The Future of Data-Driven Developmental Biology
It’s important to stress that data science techniques, although interesting and useful in a multitude of ways, cannot and should not replace “traditional” science. To complete the full cycle of science, the hypotheses extracted from the data need to be tested with specifically designed experiments, which is something we are currently pursuing for the observations we made in our data-driven analysis of the lateral line primordium.
Looking toward the future, we see considerable potential for data science to accelerate developmental biology. Besides solving challenging image analysis problems (such as single-cell segmentation), data-driven methods can serve as “hypothesis generators” that allow us to comb through the complexity and messiness of cell and tissue biology. Eventually, large databases could be constructed that interlink different types of information into “digital tissues” (figure 3) or even “digital embryos”, which can be mined for interesting patterns and relationships. Early examples of such large-scale atlases are already starting to come online .

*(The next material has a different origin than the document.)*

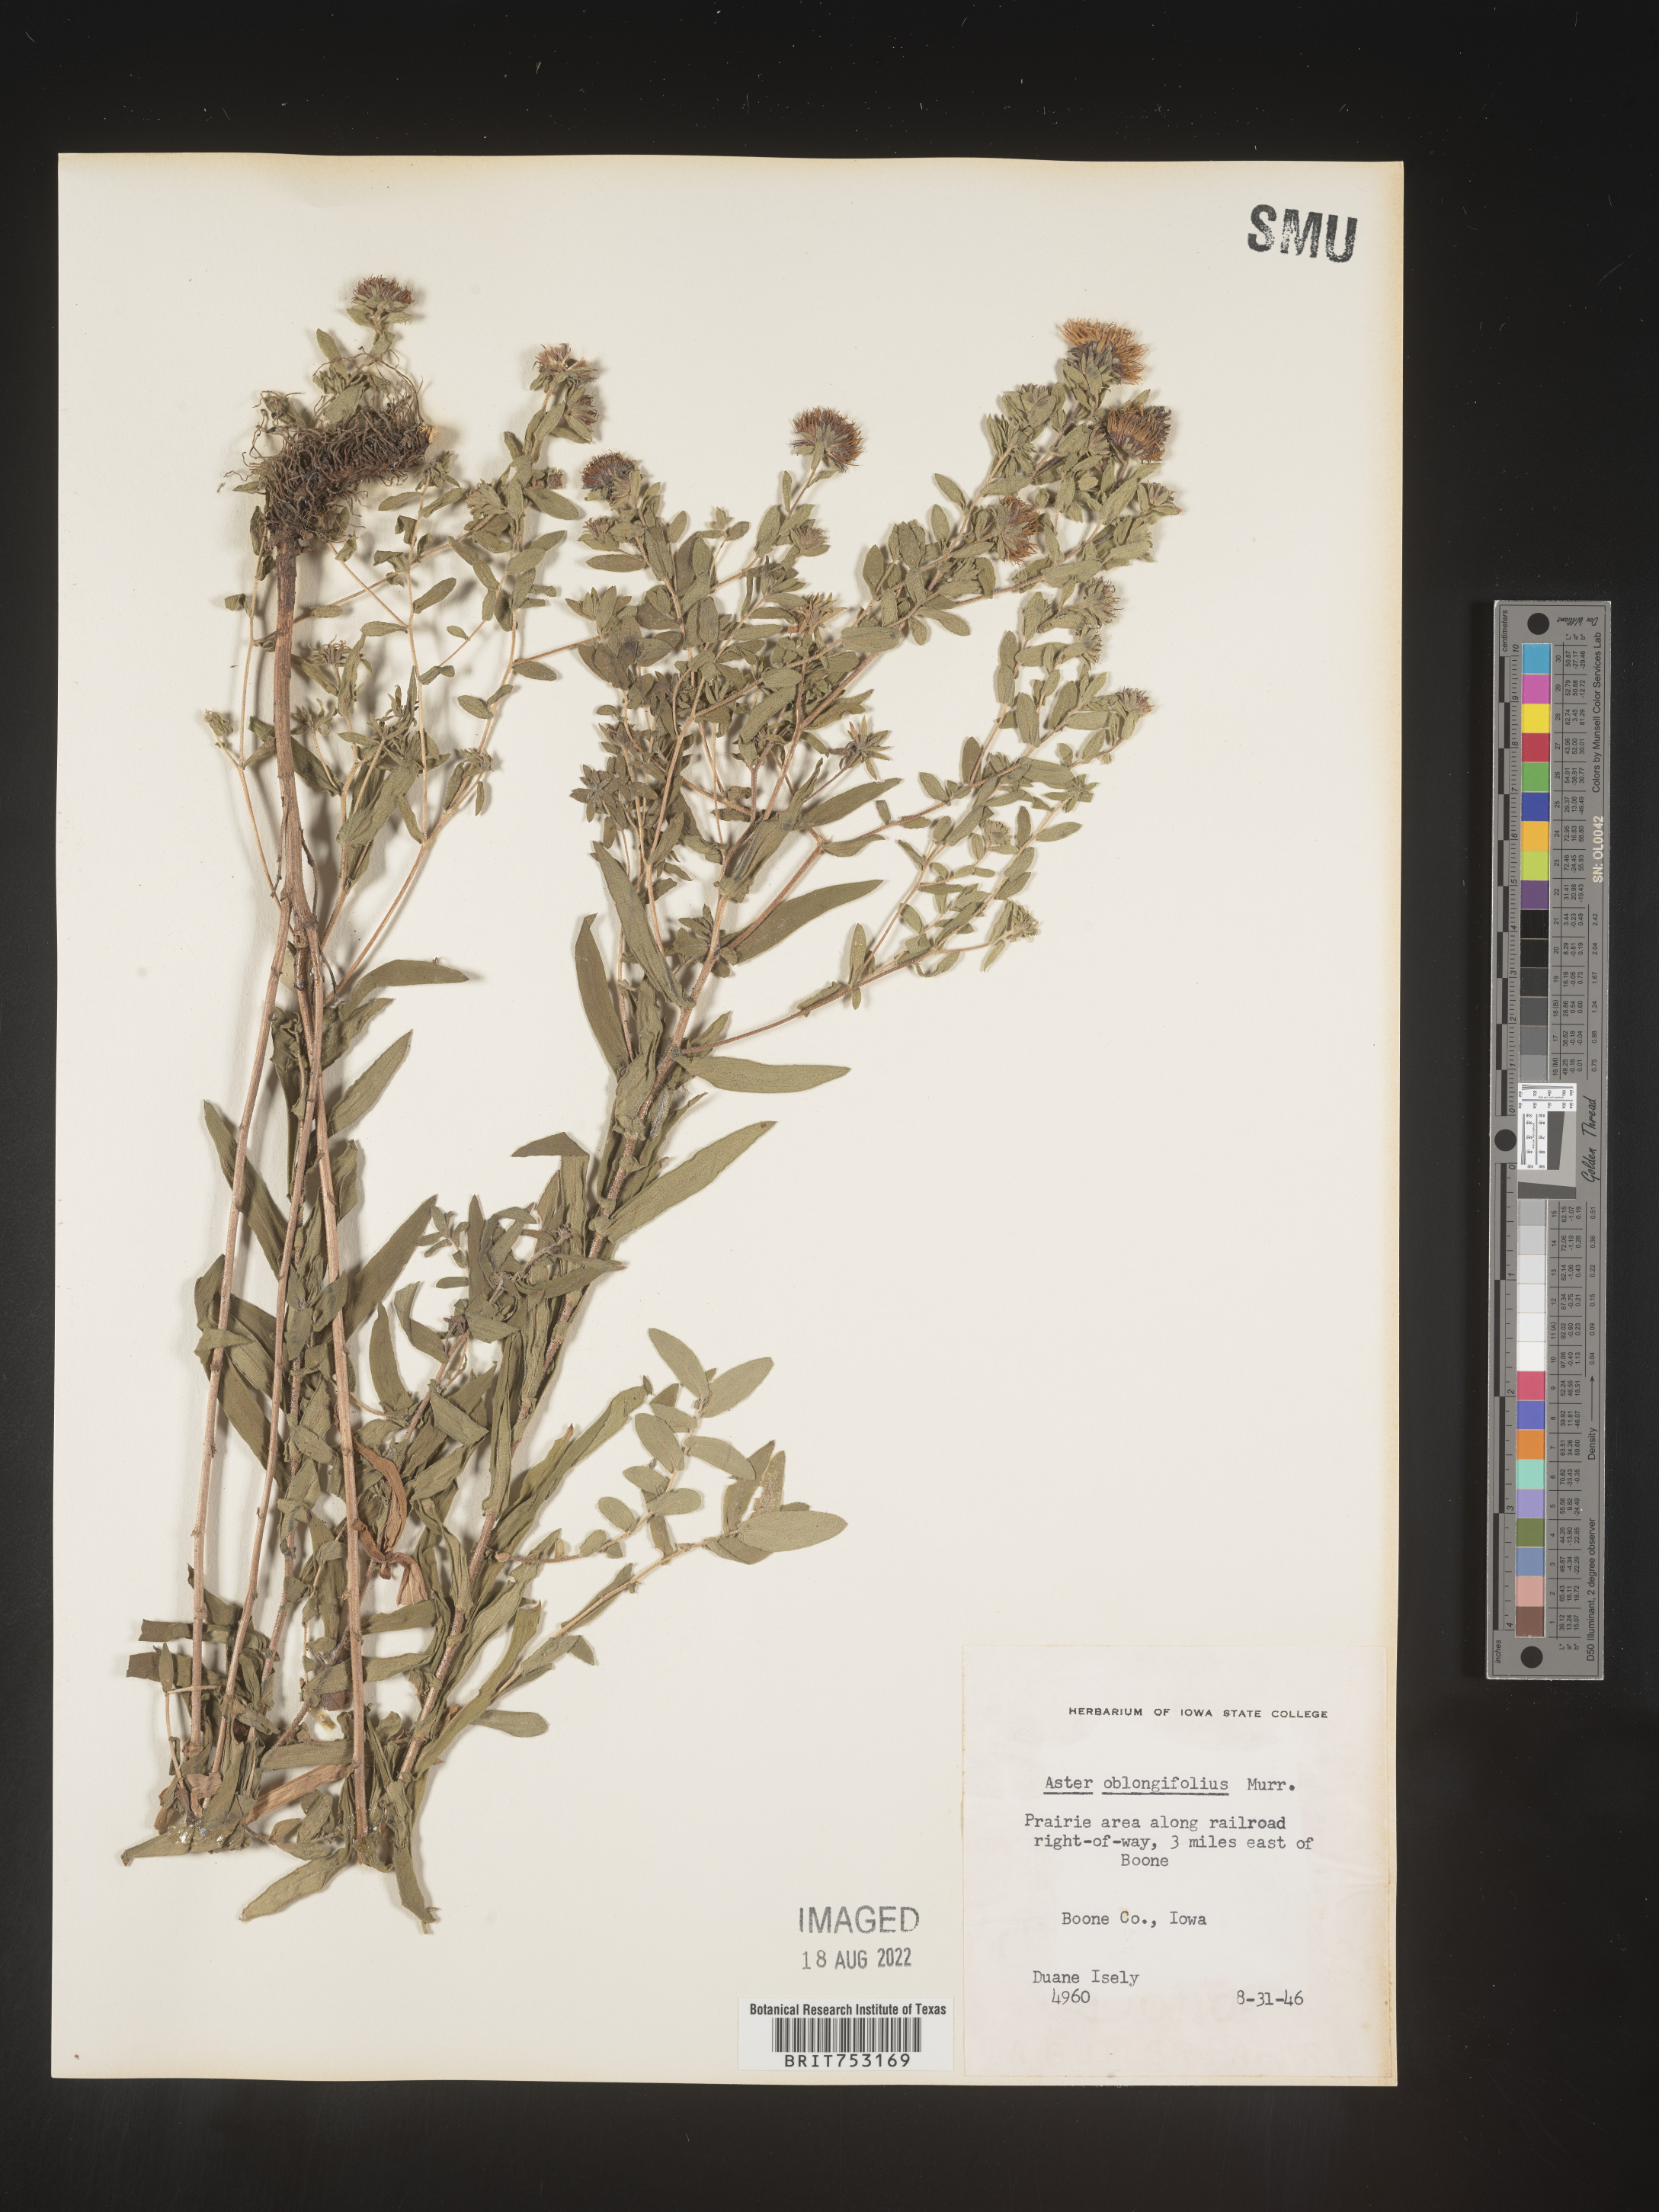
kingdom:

But data-driven developmental biology has a long way to go. As we have pointed out, biology is uniquely complicated in its dynamic and multi-scale nature, which plays to some of the weaknesses of current data-driven tools. Thus, there is a need for technical work to build biology-specific data science platforms and to adapt methods from other data-driven fields to the peculiarities of biology. Perhaps even more importantly, biologists need to receive the training required to understand and employ these techniques in their own work. Fortunately, data literacy training is on the rise in schools and universities, computer programming is easier to learn than ever and the relevant computational tools are being packaged more and more accessibly. Slowly but surely, data science will thus find its way into the developmental biology toolbox.
- Moen E, Bannon D, Kudo T, Graf W, Covert M, Van Valen D: Deep learning for cellular image analysis. Nature Methods 2019, 16:1233–1246.
- Berg S, Kutra D, Kroeger T, Straehle CN, Kausler BX, Haubold C, Schiegg M, Ales J, Beier T, Rudy M, et al.: ilastik: interactive machine learning for (bio)image analysis. Nat Methods 2019, 16:1226–1232.
- Hartmann J, Wong M, Gallo E, Gilmour D: An image-based data-driven analysis of cellular architecture in a developing tissue. eLife 2020, 9:e55913.
- Ghysen A, Dambly-Chaudiere C: The lateral line microcosmos. Genes & Development 2007, 21:2118–2130.
- Ounkomol C, Seshamani S, Maleckar MM, Collman F, Johnson GR: Label-free prediction of three-dimensional fluorescence images from transmitted-light microscopy. Nat Methods 2018, 15:917–920.
- Vergara HM, Pape C, Meechan KI, Zinchenko V, Genoud C, Wanner AA, Titze B, Templin RM, Bertucci PY, Simakov O, et al.: Whole-body integration of gene expression and single-cell morphology. bioRxiv 2020, doi:10.1101/2020.02.26.961037.